馬術入門(17)【~馬にたずさわる人全てが調教者~75】
馬装前の手入れに入ります。
ここでは、全く人の手の付けられていない新馬、ちょっと神経質で怖がりな馬、雑なあるいは間違った扱いをされて人のやることを嫌う馬、全く初めて触る馬で2才から4才位の馬、これらの馬であれば馬装の動作は全く新馬の鞍付けと同じ気遣いで動作の1つ1つ馬の反応を見ながら丁寧に行って下さい。
・裏掘り
声を掛けながら上げたい肢の管骨の球節に近い部分に手を添えて自分の肩で馬の肩を押すようにして馬が自ら肢を上げてくるのを待ちます。
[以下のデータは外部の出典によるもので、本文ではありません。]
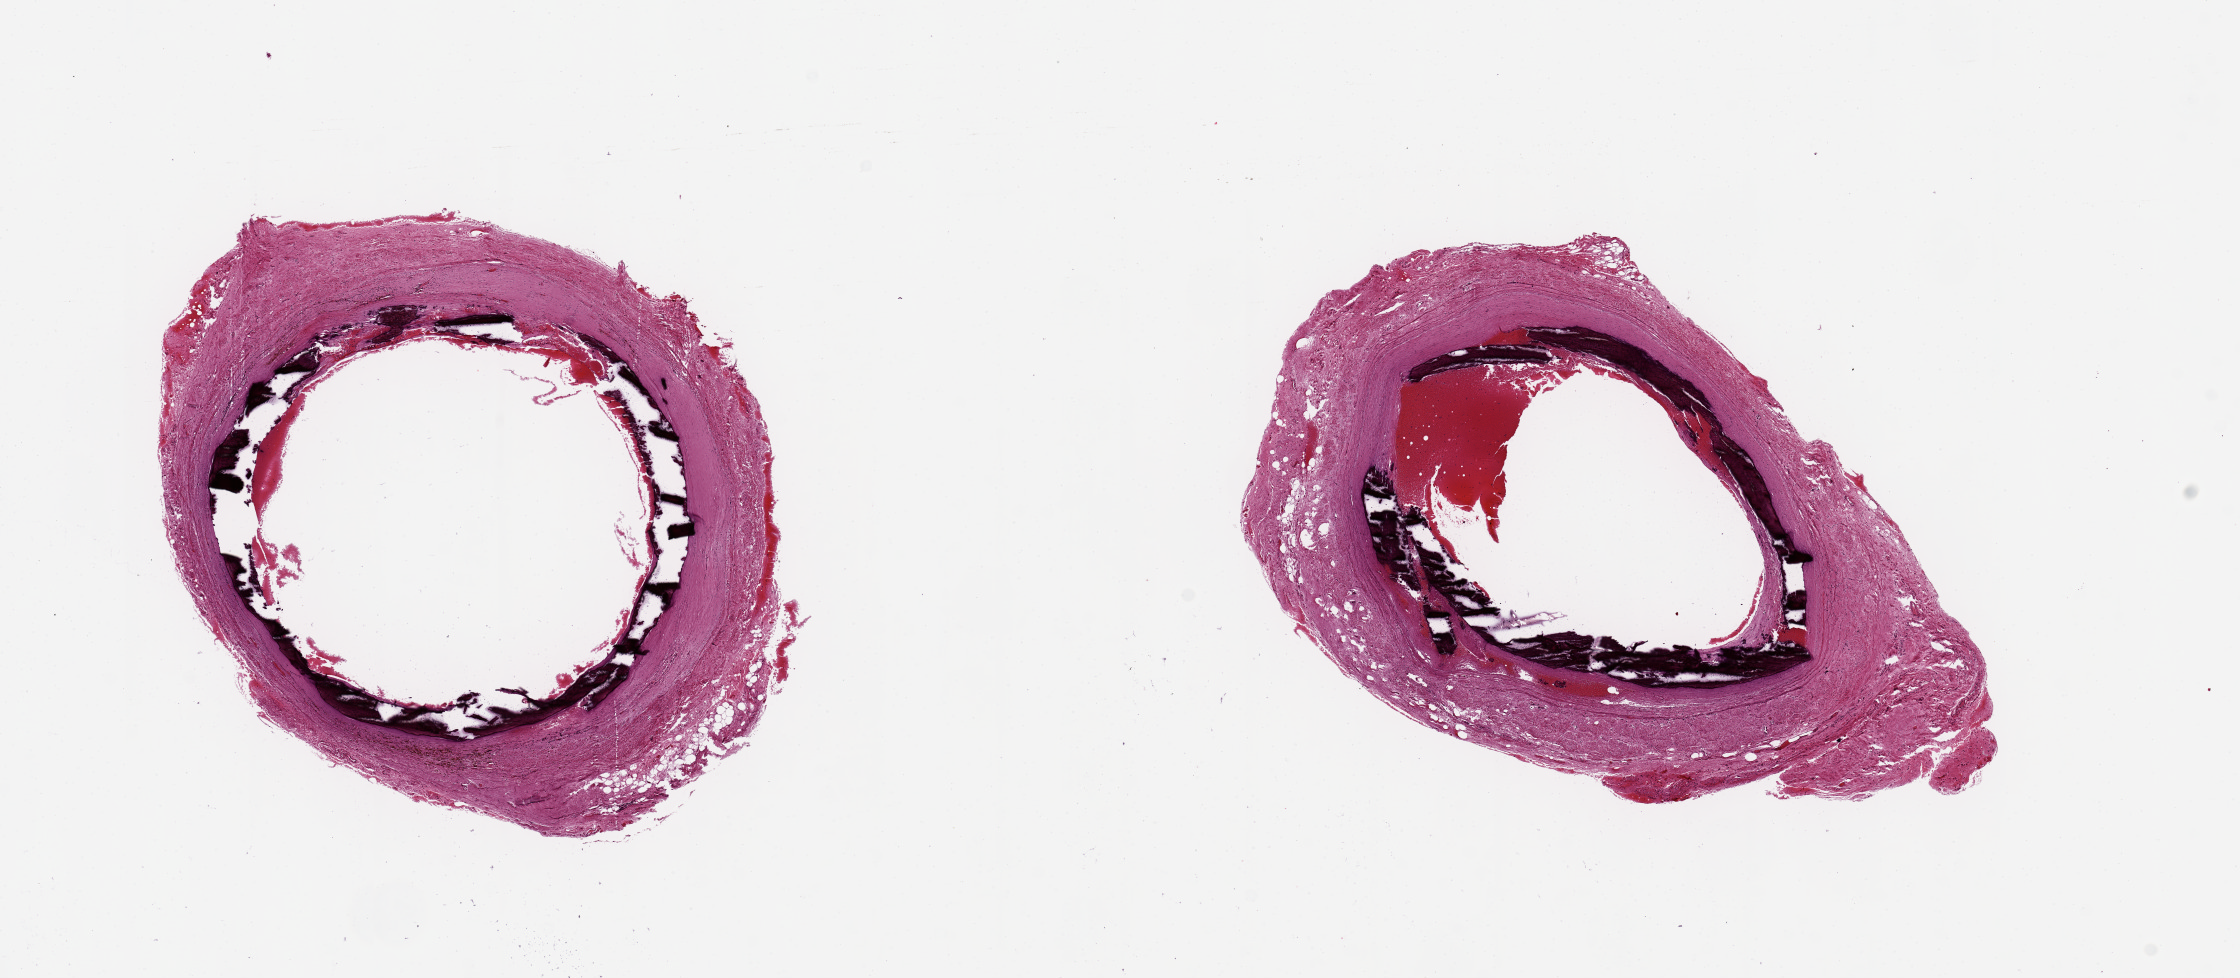
H&E whole-slide image — a low-resolution overview of the entire scanned area, about 17.7 x 7.7 mm (slide scanned at 20x). PAXgene-fixed paraffin-embedded (PFPE) section. Target tissue: coronary artery. Tissue donor sample. Donor sex: female.
Reviewer comment on this tissue sample: 2 ~5.5xmm aliquots, 20% circumferential calcified atherosclerotic luminal occlusion, ? hemorrhagic dissection.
(この時後肢で前蹴りしようと思えば前肢のところまで届くように蹴る事が出来ますので頭を馬のお腹の下の方まで入れないようにして下さい。)
のんびりした馬はおもむろにゆっくり反応して上げますので、慌てずに待ってあげて下さい。
上げたら慌てずに素早く滑らかに添えていた手を繋ぎ部分の蹄に近い蹄冠部分を持ちます。
左右の蹄叉側溝から蹄鉄の内側に沿って掘るとスムーズです。
・ブラッシング、手入れ
声を掛けながら、片手は馬体を優しく撫でるように触れながら皮膚の状態を確認しながら全身のブラッシングを進めて下さい。
最初はブラシを斜めに馬体に着けながら毛並みに沿って撫でるように行って様子を見ます。
大丈夫であれば汚れをしっかり取る為にゴシゴシ逆毛で擦ったり、強く擦ったりしてかまいません。
ただ馬が嫌がる胸からお腹、お腹周り、股、後肢内側、肛門周り、顔、項、耳周り、等に関してはあなたをその馬が認識して信頼関係が出来るまでは気遣いを持って優しく動作して下さい。
特に顔周りの水を使った手入れで馬が嫌がっている所をよく見掛けます。
あなたが信頼している人にホースで顔に水をかけられたらどう思いますか?
ましてや耳に水が入りそうなら、嫌がるだけではすみません。
怒りだすでしょう。
馬が嫌がらないやり方を自分の身に置き換えて考えてみて下さい。
口周りや鼻の穴は汚しやすいので濡れたタオルで口周りから鼻の穴を流すようにします。
この時口の中に濡れたタオルを少しだけ入れて慣らしておくと先々歯ヤスリ等をする時人馬共楽にする事が出来ます。
耳周りも絞ったタオルで拭くことをしながら素手で触る習慣にしていると体温を計らなくても毎日触っている馬であれば体温の高低差を感じることが出来るようになります。
毎日の手入れは馬の健康状態や外傷、腫れ、熱、馬の気分まで知る事が出来ます。
しっかり向き合って丁寧に行って下さい。